Material to process below:
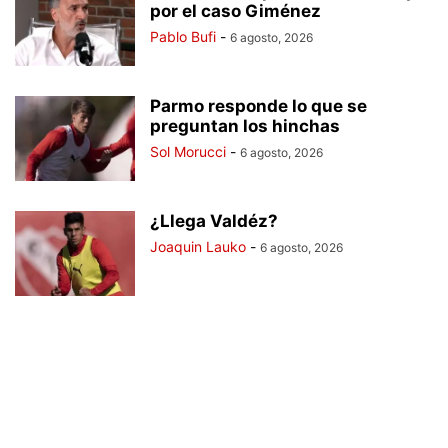
por el caso Giménez
Pablo Bufi
-
6 agosto, 2026
Parmo responde lo que se
preguntan los hinchas
Sol Morucci
-
6 agosto, 2026
¿Llega Valdéz?
Joaquin Lauko
-
6 agosto, 2026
End of Material to process.
Instruction:
The lines from the one holding "Parmo responde lo que se" to the final line of the entries, both included, are what should be output, exactly and alone.

Reply to the exercise:
Parmo responde lo que se
preguntan los hinchas
Sol Morucci
-
6 agosto, 2026
¿Llega Valdéz?
Joaquin Lauko
-
6 agosto, 2026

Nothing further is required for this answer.